When the act of Assembly of March 3d, 1864, was passed, there was no board of directors of the Bank of the Old Dominion at Alexandria. It had become extinct, or its existence was suspended. But the corporation still existed. It never for one moment ceased to exist, and it existed alone in Virginia, and could exist no where else beyond the limits of her jurisdiction and sovereignty. And its corporators must be presumed to be citizens of Virginia. We have here presented the anomaly of a body corporate without a head, if the board at Alexandria was its head: and without a representative or agent, unless the branch bank at Pearisburg was its representative and agent. This branch of the Bank of the Old Dominion was established by the act of March 15th, 1856, which provides that it shall be under the direction of seven directors, to be appointed, and to have the same powers, and to be subject to the charter provided by law, in respect to the Bank of the Old Dominion, and to such other laws as may now be, or hereafter, passed in respect to said bank. And the general law provides, that any process or notice against a bank, if the case be against a bank of circulation, and be in a county or corporation, wherein the bank has a branch, service on the president or cashier of such branch bank shall be sufficient. (Code of 1860, ch. 170, sec. 7, p. 707.) This is in a case where the proceeding is against the corporation: thus recognizing the branch bank as the representative of the corporation. We have seen that the branch bank of the Bank of the Old Dominion was under the direction of seven directors, who were to be appointed as the directors of the mother bank were appointed, and were to have the same powers, and to be subject to the charter of the Bank of the Old Dominion, and to such other laws as were then in force, or as might thereafter be enacted in respect to said bank: and this act of 1864 was one of them. The directors were all stockholders in the Bank of the Old Dominion, and had a like interest with the directors at Alexandria, in all the debts due the bank, whether contracted with the directors at Alexandria or at Pearisburg.

The act of March 3d, 1864, authorized this branch bank, so constituted, and the only representative of this corporation then existing, at its discretion, to receive payment of the debts contracted with the Alexandria board. They were the debts due the same corporation, of which the branch bank was the agency; the only agent and representative of the bank within the jurisdiction of the State, where alone the corporation itself had or could have any existence.

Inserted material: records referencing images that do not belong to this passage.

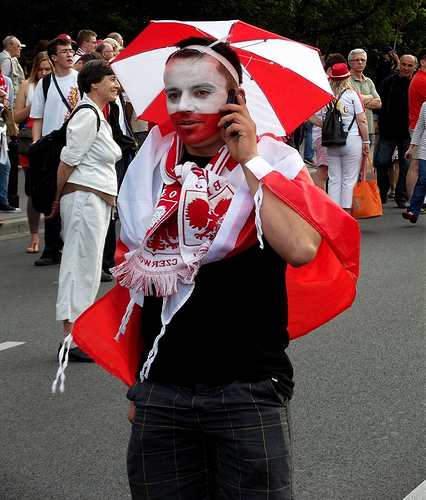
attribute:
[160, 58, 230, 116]
paint — white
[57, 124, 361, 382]
flag — red and white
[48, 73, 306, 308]
clothes — white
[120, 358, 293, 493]
pants — blue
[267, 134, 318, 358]
her bag — black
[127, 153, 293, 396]
shirt — black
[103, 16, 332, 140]
umbrella — mini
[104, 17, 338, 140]
sunhat — red, white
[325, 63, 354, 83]
hat — red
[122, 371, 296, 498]
pants — plaid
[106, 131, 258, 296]
scarf — red and white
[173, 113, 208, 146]
paint — red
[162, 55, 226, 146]
face — painted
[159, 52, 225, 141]
face — painted white and red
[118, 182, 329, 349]
shirt — black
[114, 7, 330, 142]
hat — red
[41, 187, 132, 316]
pants — white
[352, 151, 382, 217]
bag — orange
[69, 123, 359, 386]
cape — red, white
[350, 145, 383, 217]
bag — orange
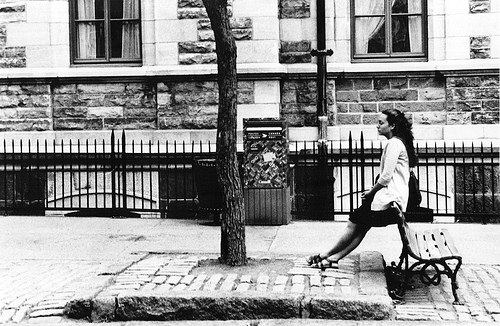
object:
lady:
[305, 108, 420, 273]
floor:
[2, 246, 60, 323]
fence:
[0, 131, 497, 218]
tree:
[210, 49, 248, 267]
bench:
[388, 199, 464, 307]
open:
[93, 21, 126, 63]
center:
[200, 124, 272, 264]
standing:
[393, 200, 471, 297]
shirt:
[370, 137, 418, 212]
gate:
[52, 129, 164, 214]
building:
[36, 31, 219, 130]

It seems to me, therefore, under these circumstances it was eminently proper for the Legislature, if it had the power, to authorize payment to be made to this branch bank of debts contracted with the board in Alexandria, if the branch bank was willing, as the only representative and agent of the corporation, to receive it; thus to place the debtor and creditor in the same relative situation to each other, that they would have occupied if there had been no interference of the public enemy. The debtors were ready and anxious to pay, and the agency of the bank with whom the debts were contracted, we may well presume, would also have been entirely willing to have received payment, if they could have acted, in the same currency which was receivable and payable in all the other banks of the Commonwealth. The debtor, by paying, or the creditor by receiving, was guilty of no infraction of the laws of the State, or of the Confederate States, or of the United States. For the creditor was not an alien enemy, and could not be as a Virginia corporation. And there was, consequently, no suspension of the debt by the war. And there is no good reason why the presence of the enemy in force, incapacitating one agency of the corporation to receive payment, or rendering it impracticable for the debtor to make payment to that agency, should cause the suspension of the debt if there was another agency to whom it could be paid, who was willing to receive it.

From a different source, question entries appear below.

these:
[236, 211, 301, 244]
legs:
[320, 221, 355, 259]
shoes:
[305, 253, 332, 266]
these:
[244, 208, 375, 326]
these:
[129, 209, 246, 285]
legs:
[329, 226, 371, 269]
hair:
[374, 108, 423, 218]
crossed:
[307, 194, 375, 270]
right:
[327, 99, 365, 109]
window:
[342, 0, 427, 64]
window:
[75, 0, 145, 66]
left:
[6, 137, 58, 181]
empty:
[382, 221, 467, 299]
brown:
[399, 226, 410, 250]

But it is argued, that there was no justice in allowing this debtor, who had contracted his debts in good money, to discharge them in a depreciated currency. Where was the justice in not allowing the debtor to pay his debts at maturity, according to his contract, when the money was not depreciated, and require him to hold it up until it had become greatly depreciated, and then refuse to receive it? Or where is the justice in receiving it and holding it until it became worthless, and then to throw the whole loss on him, and require him to pay it over again, with an accumulation of interest, when money is worth four or five times as much as it was at the time the debt was contracted, estimating its value by the rate of interest it will command.

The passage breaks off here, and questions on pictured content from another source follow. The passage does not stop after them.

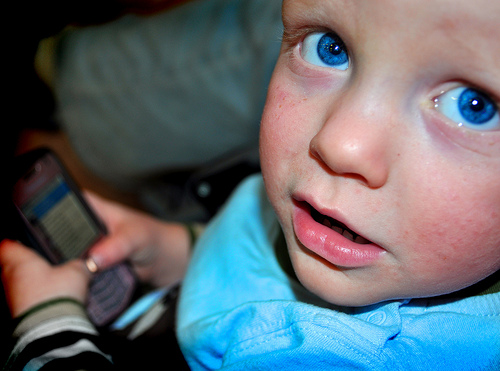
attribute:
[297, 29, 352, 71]
eye — blue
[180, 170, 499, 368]
shirt — blue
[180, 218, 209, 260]
sleeve — striped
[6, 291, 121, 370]
sleeve — striped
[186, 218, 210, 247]
stripes — white, black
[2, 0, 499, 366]
boy — little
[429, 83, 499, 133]
eye — blue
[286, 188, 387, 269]
mouth — open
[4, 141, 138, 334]
phone — small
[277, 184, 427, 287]
lips — light pink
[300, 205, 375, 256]
teeth — barely visible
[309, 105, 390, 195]
nose — small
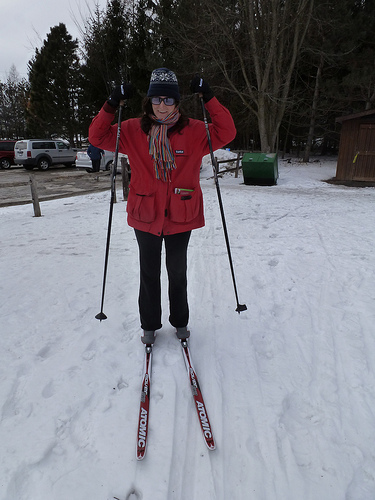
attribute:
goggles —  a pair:
[151, 97, 174, 106]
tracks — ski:
[217, 361, 266, 407]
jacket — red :
[80, 84, 238, 230]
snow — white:
[0, 148, 373, 498]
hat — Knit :
[143, 67, 188, 95]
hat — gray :
[148, 66, 180, 97]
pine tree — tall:
[21, 15, 83, 132]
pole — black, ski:
[186, 108, 298, 352]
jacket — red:
[87, 95, 237, 236]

That the plaintiff has been a loser by the settlement which has been made of this transaction, all will admit. And it is one of the evils of the war, in which all have had to share, however unequally. There are few who have not suffered. Many have been reduced from affluence to indigence. Many who were surrounded with all the comforts of life in their own happy homes are now homeless and houseless. These evils, which are the result of a disastrous war, are irremediable. And worse than vain and fruitless would it be for the courts to undertake to remove them. We cannot disturb and overturn adjustments which they themselves have made. If the war had resulted in our favor, our condition would have been very different; and the loss of this plaintiff would probably have been inconsiderable.

To have a right view of the case, we must transfer ourselves to the situation of these parties at the time the transaction occurred, surrounded by the circumstances which surrounded them. Then the country was hopeful. Those who had gloomy apprehensions were regarded as croakers. And the directors of a bank might have calculated that it would be better to receive payment of a debt in a then depreciated currency, and employ the money in banking, than to have the debt suspended, and run the risk of losing it altogether. That if the war resulted in our favor the Confederacy would be the richest and most prosperous country on earth; and the debt of the war, in which the whole population were interested, would be paid, and the faith of the Confederacy redeemed. I need only say that the prospective view of the situation then, was very different from the retrospective now.

The matter was adjusted then, and if by competent parties, it is most reasonable that it should stand, as is expressly required by act of March 3d, 1866. The argument grounded upon the inadequacy of the payment in Confederate money, is as applicable to the payments made to all the other banks of the Commonwealth, if the branch bank at Pearisburg was legally authorized to receive payment. And it is a fact, which may be judicially known, that they received payment of their debts in Confederate money down to the close of the war. If, therefore, the payment made in this instance to the branch bank at Pearisburg was invalid, upon the ground of the depreciation of the Confederate currency, with which payment was made, then are all the payments received by the banks of this Commonwealth, in Confederate currency, after it became as much depreciated, invalid and void, and the liabilities to the banks are not thereby discharged. This is so if the act of March 3d, 1864, is valid, and the payments are annulled upon the ground of their inadequacy.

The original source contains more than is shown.